Universal OJ#450. 「集训队作业2018」复读机 – 题解

主要思路

首先对于 \(d = 1\),答案就是 \(k^n\)。

对于 \(d = 2\),其实发现可以用生成函数来直接乘:\( A(x) = \sum_{i = 0}^\infty \frac{1}{i!} x^i [2 | i] \),那么答案就是 \( A^k(x)[x^n] \)。发现可以变通奇偶性,所以 \(A(x) = \frac{e^x + e^{-x}}{2}\),然后试着二项式展开:

\[ \begin{aligned} A^k(x) &= (\frac{e^x + e^{-x}}{2})^k = \frac{1}{2^k} (e^x + e^{-x})^k \\ &= \frac{1}{2^k} \sum_{i = 0}^k {k \choose i} e^{ix} e^{-(k – i)x} \\ &= \frac{1}{2^k} \sum_{i = 0}^k {k \choose i} e^{(2i – k)x} \end{aligned} \]

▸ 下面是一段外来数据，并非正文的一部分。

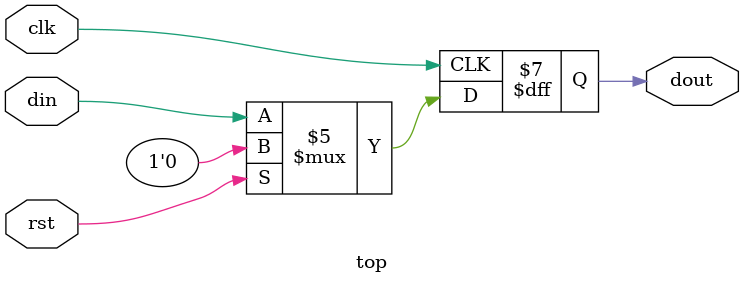
<source format=sv>
module top(
    input      rst,clk,
    input      din,
    output reg dout
  );

  always@(posedge clk)
  begin
    if(rst == 1'b1)
      dout <= 1'b0;
    else
      dout <= din;
  end


  initial
  begin
    $dumpfile("d_ff.vcd");
    $dumpvars(1,top);
  end


endmodule

</source>
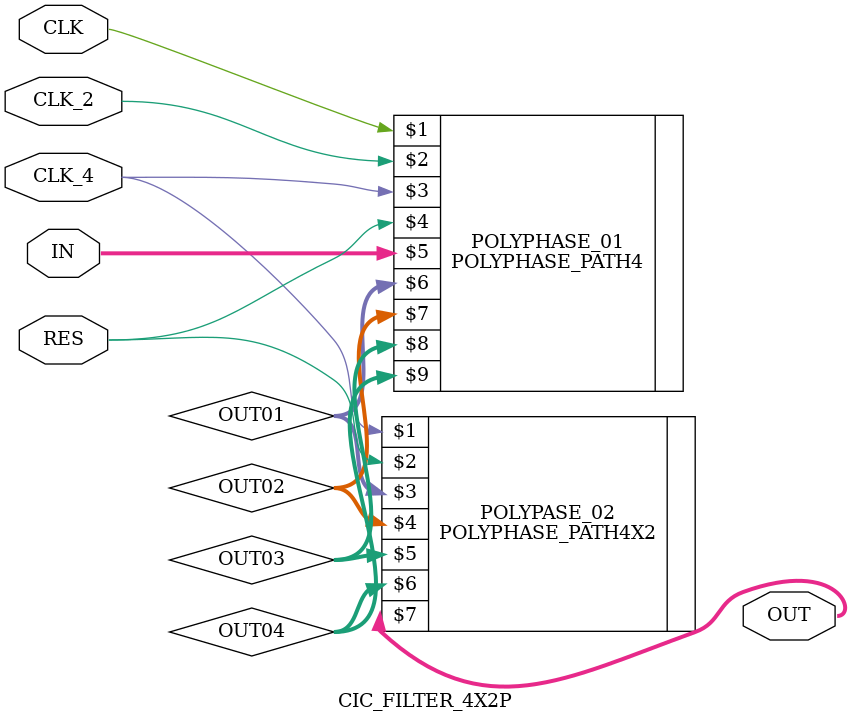
<source format=v>

module CIC_FILTER_4X2P (IN, CLK, CLK_2, CLK_4, RES, OUT);

	parameter BW = 11;

	input CLK, CLK_2, CLK_4, RES;
       input signed [BW-1:0] IN;
	output signed [BW+3:0]OUT;
	wire signed [BW-1:0] OUT01, OUT02, OUT03, OUT04;

	POLYPHASE_PATH4 POLYPHASE_01(CLK, CLK_2, CLK_4, RES, IN, OUT01, OUT02, OUT03, OUT04);

	POLYPHASE_PATH4X2 POLYPASE_02(CLK_4, RES, OUT01, OUT02, OUT03, OUT04, OUT);
	
endmodule

</source>
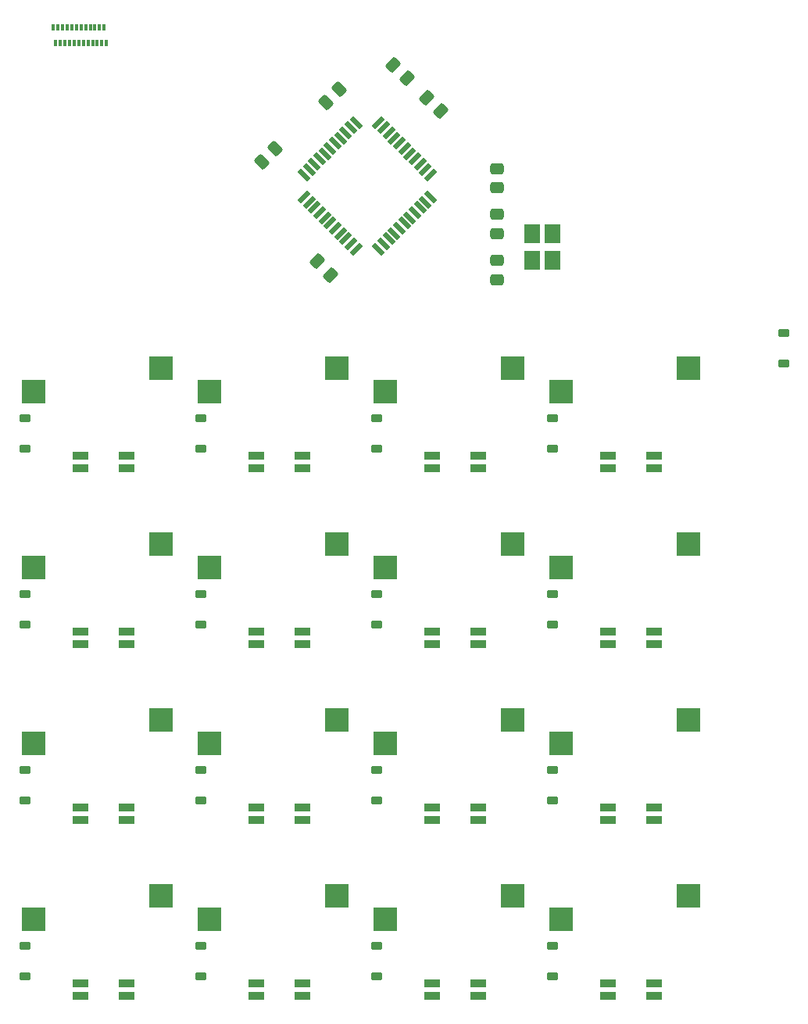
<source format=gbr>
%TF.GenerationSoftware,KiCad,Pcbnew,(7.0.0)*%
%TF.CreationDate,2023-03-09T16:04:36-06:00*%
%TF.ProjectId,RB-Macro16,52422d4d-6163-4726-9f31-362e6b696361,rev?*%
%TF.SameCoordinates,Original*%
%TF.FileFunction,Paste,Bot*%
%TF.FilePolarity,Positive*%
%FSLAX46Y46*%
G04 Gerber Fmt 4.6, Leading zero omitted, Abs format (unit mm)*
G04 Created by KiCad (PCBNEW (7.0.0)) date 2023-03-09 16:04:36*
%MOMM*%
%LPD*%
G01*
G04 APERTURE LIST*
G04 Aperture macros list*
%AMRoundRect*
0 Rectangle with rounded corners*
0 $1 Rounding radius*
0 $2 $3 $4 $5 $6 $7 $8 $9 X,Y pos of 4 corners*
0 Add a 4 corners polygon primitive as box body*
4,1,4,$2,$3,$4,$5,$6,$7,$8,$9,$2,$3,0*
0 Add four circle primitives for the rounded corners*
1,1,$1+$1,$2,$3*
1,1,$1+$1,$4,$5*
1,1,$1+$1,$6,$7*
1,1,$1+$1,$8,$9*
0 Add four rect primitives between the rounded corners*
20,1,$1+$1,$2,$3,$4,$5,0*
20,1,$1+$1,$4,$5,$6,$7,0*
20,1,$1+$1,$6,$7,$8,$9,0*
20,1,$1+$1,$8,$9,$2,$3,0*%
%AMRotRect*
0 Rectangle, with rotation*
0 The origin of the aperture is its center*
0 $1 length*
0 $2 width*
0 $3 Rotation angle, in degrees counterclockwise*
0 Add horizontal line*
21,1,$1,$2,0,0,$3*%
G04 Aperture macros list end*
%ADD10R,1.800000X0.820000*%
%ADD11R,2.550000X2.500000*%
%ADD12RoundRect,0.225000X0.375000X-0.225000X0.375000X0.225000X-0.375000X0.225000X-0.375000X-0.225000X0*%
%ADD13RoundRect,0.250000X-0.097227X0.574524X-0.574524X0.097227X0.097227X-0.574524X0.574524X-0.097227X0*%
%ADD14R,1.800000X2.100000*%
%ADD15RoundRect,0.250000X-0.475000X0.337500X-0.475000X-0.337500X0.475000X-0.337500X0.475000X0.337500X0*%
%ADD16RoundRect,0.250000X0.475000X-0.337500X0.475000X0.337500X-0.475000X0.337500X-0.475000X-0.337500X0*%
%ADD17RotRect,1.500000X0.550000X135.000000*%
%ADD18RotRect,1.500000X0.550000X225.000000*%
%ADD19RoundRect,0.250000X0.574524X0.097227X0.097227X0.574524X-0.574524X-0.097227X-0.097227X-0.574524X0*%
%ADD20RoundRect,0.250000X0.097227X-0.574524X0.574524X-0.097227X-0.097227X0.574524X-0.574524X0.097227X0*%
%ADD21R,0.300000X0.700000*%
%ADD22RoundRect,0.250000X-0.574524X-0.097227X-0.097227X-0.574524X0.574524X0.097227X0.097227X0.574524X0*%
G04 APERTURE END LIST*
D10*
%TO.C,KSW9*%
X58710389Y-131006149D03*
X58710389Y-132366149D03*
X63710389Y-132366149D03*
X63710389Y-131006149D03*
D11*
X67449589Y-121526149D03*
X53599589Y-124066149D03*
%TD*%
D10*
%TO.C,KSW16*%
X115860389Y-150056149D03*
X115860389Y-151416149D03*
X120860389Y-151416149D03*
X120860389Y-150056149D03*
D11*
X124599589Y-140576149D03*
X110749589Y-143116149D03*
%TD*%
D10*
%TO.C,KSW7*%
X96810389Y-111956149D03*
X96810389Y-113316149D03*
X101810389Y-113316149D03*
X101810389Y-111956149D03*
D11*
X105549589Y-102476149D03*
X91699589Y-105016149D03*
%TD*%
D10*
%TO.C,KSW3*%
X96810389Y-92906149D03*
X96810389Y-94266149D03*
X101810389Y-94266149D03*
X101810389Y-92906149D03*
D11*
X105549589Y-83426149D03*
X91699589Y-85966149D03*
%TD*%
D10*
%TO.C,KSW15*%
X96810389Y-150056149D03*
X96810389Y-151416149D03*
X101810389Y-151416149D03*
X101810389Y-150056149D03*
D11*
X105549589Y-140576149D03*
X91699589Y-143116149D03*
%TD*%
D10*
%TO.C,KSW6*%
X77760389Y-111956149D03*
X77760389Y-113316149D03*
X82760389Y-113316149D03*
X82760389Y-111956149D03*
D11*
X86499589Y-102476149D03*
X72649589Y-105016149D03*
%TD*%
D10*
%TO.C,KSW14*%
X77760389Y-150056149D03*
X77760389Y-151416149D03*
X82760389Y-151416149D03*
X82760389Y-150056149D03*
D11*
X86499589Y-140576149D03*
X72649589Y-143116149D03*
%TD*%
D10*
%TO.C,KSW1*%
X58710389Y-92906149D03*
X58710389Y-94266149D03*
X63710389Y-94266149D03*
X63710389Y-92906149D03*
D11*
X67449589Y-83426149D03*
X53599589Y-85966149D03*
%TD*%
D10*
%TO.C,KSW2*%
X77760389Y-92906149D03*
X77760389Y-94266149D03*
X82760389Y-94266149D03*
X82760389Y-92906149D03*
D11*
X86499589Y-83426149D03*
X72649589Y-85966149D03*
%TD*%
D10*
%TO.C,KSW5*%
X58710389Y-111956149D03*
X58710389Y-113316149D03*
X63710389Y-113316149D03*
X63710389Y-111956149D03*
D11*
X67449589Y-102476149D03*
X53599589Y-105016149D03*
%TD*%
D10*
%TO.C,KSW12*%
X115860389Y-131006149D03*
X115860389Y-132366149D03*
X120860389Y-132366149D03*
X120860389Y-131006149D03*
D11*
X124599589Y-121526149D03*
X110749589Y-124066149D03*
%TD*%
D10*
%TO.C,KSW10*%
X77760389Y-131006149D03*
X77760389Y-132366149D03*
X82760389Y-132366149D03*
X82760389Y-131006149D03*
D11*
X86499589Y-121526149D03*
X72649589Y-124066149D03*
%TD*%
D10*
%TO.C,KSW11*%
X96810389Y-131006149D03*
X96810389Y-132366149D03*
X101810389Y-132366149D03*
X101810389Y-131006149D03*
D11*
X105549589Y-121526149D03*
X91699589Y-124066149D03*
%TD*%
D10*
%TO.C,KSW8*%
X115860389Y-111956149D03*
X115860389Y-113316149D03*
X120860389Y-113316149D03*
X120860389Y-111956149D03*
D11*
X124599589Y-102476149D03*
X110749589Y-105016149D03*
%TD*%
D10*
%TO.C,KSW13*%
X58710389Y-150056149D03*
X58710389Y-151416149D03*
X63710389Y-151416149D03*
X63710389Y-150056149D03*
D11*
X67449589Y-140576149D03*
X53599589Y-143116149D03*
%TD*%
D10*
%TO.C,KSW4*%
X115860389Y-92906149D03*
X115860389Y-94266149D03*
X120860389Y-94266149D03*
X120860389Y-92906149D03*
D11*
X124599589Y-83426149D03*
X110749589Y-85966149D03*
%TD*%
D12*
%TO.C,D7*%
X90759590Y-111206150D03*
X90759590Y-107906150D03*
%TD*%
D13*
%TO.C,C24*%
X86753623Y-53206377D03*
X85286377Y-54673623D03*
%TD*%
D14*
%TO.C,X1*%
X107619999Y-71759999D03*
X107619999Y-68859999D03*
X109819999Y-68859999D03*
X109819999Y-71759999D03*
%TD*%
D12*
%TO.C,D17*%
X134862090Y-82906150D03*
X134862090Y-79606150D03*
%TD*%
%TO.C,D13*%
X52659590Y-149306150D03*
X52659590Y-146006150D03*
%TD*%
%TO.C,D10*%
X71709590Y-130256150D03*
X71709590Y-126956150D03*
%TD*%
%TO.C,D16*%
X109809590Y-149306150D03*
X109809590Y-146006150D03*
%TD*%
D15*
%TO.C,C17*%
X103820000Y-71750000D03*
X103820000Y-73825000D03*
%TD*%
D12*
%TO.C,D4*%
X109809590Y-92156150D03*
X109809590Y-88856150D03*
%TD*%
%TO.C,D3*%
X90759590Y-92156150D03*
X90759590Y-88856150D03*
%TD*%
D15*
%TO.C,C22*%
X103820000Y-61815000D03*
X103820000Y-63890000D03*
%TD*%
D16*
%TO.C,C18*%
X103820000Y-68857500D03*
X103820000Y-66782500D03*
%TD*%
D17*
%TO.C,U1*%
X88567917Y-56821063D03*
X88002232Y-57386749D03*
X87436547Y-57952434D03*
X86870861Y-58518119D03*
X86305176Y-59083805D03*
X85739490Y-59649490D03*
X85173805Y-60215176D03*
X84608119Y-60780861D03*
X84042434Y-61346547D03*
X83476749Y-61912232D03*
X82911063Y-62477917D03*
D18*
X82911063Y-64882081D03*
X83476749Y-65447766D03*
X84042434Y-66013451D03*
X84608119Y-66579137D03*
X85173805Y-67144822D03*
X85739490Y-67710508D03*
X86305176Y-68276193D03*
X86870861Y-68841879D03*
X87436547Y-69407564D03*
X88002232Y-69973249D03*
X88567917Y-70538935D03*
D17*
X90972081Y-70538935D03*
X91537766Y-69973249D03*
X92103451Y-69407564D03*
X92669137Y-68841879D03*
X93234822Y-68276193D03*
X93800508Y-67710508D03*
X94366193Y-67144822D03*
X94931879Y-66579137D03*
X95497564Y-66013451D03*
X96063249Y-65447766D03*
X96628935Y-64882081D03*
D18*
X96628935Y-62477917D03*
X96063249Y-61912232D03*
X95497564Y-61346547D03*
X94931879Y-60780861D03*
X94366193Y-60215176D03*
X93800508Y-59649490D03*
X93234822Y-59083805D03*
X92669137Y-58518119D03*
X92103451Y-57952434D03*
X91537766Y-57386749D03*
X90972081Y-56821063D03*
%TD*%
D12*
%TO.C,D12*%
X109809590Y-130256150D03*
X109809590Y-126956150D03*
%TD*%
%TO.C,D5*%
X52659590Y-111206150D03*
X52659590Y-107906150D03*
%TD*%
D19*
%TO.C,C21*%
X94043623Y-52033623D03*
X92576377Y-50566377D03*
%TD*%
D20*
%TO.C,C20*%
X78336377Y-61073623D03*
X79803623Y-59606377D03*
%TD*%
D21*
%TO.C,J1*%
X56009589Y-48226149D03*
X56509589Y-48226149D03*
X57009589Y-48226149D03*
X57509589Y-48226149D03*
X58009589Y-48226149D03*
X58509589Y-48226149D03*
X59009589Y-48226149D03*
X59509589Y-48226149D03*
X60009589Y-48226149D03*
X60509589Y-48226149D03*
X61009589Y-48226149D03*
X61509589Y-48226149D03*
X61259589Y-46526149D03*
X60759589Y-46526149D03*
X60259589Y-46526149D03*
X59759589Y-46526149D03*
X59259589Y-46526149D03*
X58759589Y-46526149D03*
X58259589Y-46526149D03*
X57759589Y-46526149D03*
X57259589Y-46526149D03*
X56759589Y-46526149D03*
X56259589Y-46526149D03*
X55759589Y-46526149D03*
%TD*%
D12*
%TO.C,D2*%
X71709590Y-92156150D03*
X71709590Y-88856150D03*
%TD*%
%TO.C,D11*%
X90759590Y-130256150D03*
X90759590Y-126956150D03*
%TD*%
%TO.C,D1*%
X52659590Y-92156150D03*
X52659590Y-88856150D03*
%TD*%
%TO.C,D15*%
X90759590Y-149306150D03*
X90759590Y-146006150D03*
%TD*%
%TO.C,D14*%
X71709590Y-149306150D03*
X71709590Y-146006150D03*
%TD*%
%TO.C,D9*%
X52659590Y-130256150D03*
X52659590Y-126956150D03*
%TD*%
D19*
%TO.C,C19*%
X97703623Y-55613623D03*
X96236377Y-54146377D03*
%TD*%
D22*
%TO.C,C23*%
X84336377Y-71856377D03*
X85803623Y-73323623D03*
%TD*%
D12*
%TO.C,D8*%
X109809590Y-111206150D03*
X109809590Y-107906150D03*
%TD*%
%TO.C,D6*%
X71709590Y-111206150D03*
X71709590Y-107906150D03*
%TD*%
M02*

</source>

则第 \(n\) 项就是 \(\frac{1}{2^k} \sum_{i = 0}^k {k \choose i} (2i – k)^n \)。这个还是很好算的。

对于 \(d = 3\) 时,跟原来的式子一样,但是发现没法用奇偶性搞,所以可以考虑用单位根反演:

\[ \frac{1}{d} \sum_{i = 0}^{d – 1} (\omega_d^k)^i = [d | k] \\ \begin{aligned} A(x) &= \sum_{i = 0}^\infty \frac{1}{i!} x^i \frac{1}{d} \sum_{j = 0}^{d – 1} (\omega_d^i)^j \\ &= \frac{1}{d} \sum_{i = 0}^{d – 1} \omega_d^i e^{\omega_d^1 x} \end{aligned} \]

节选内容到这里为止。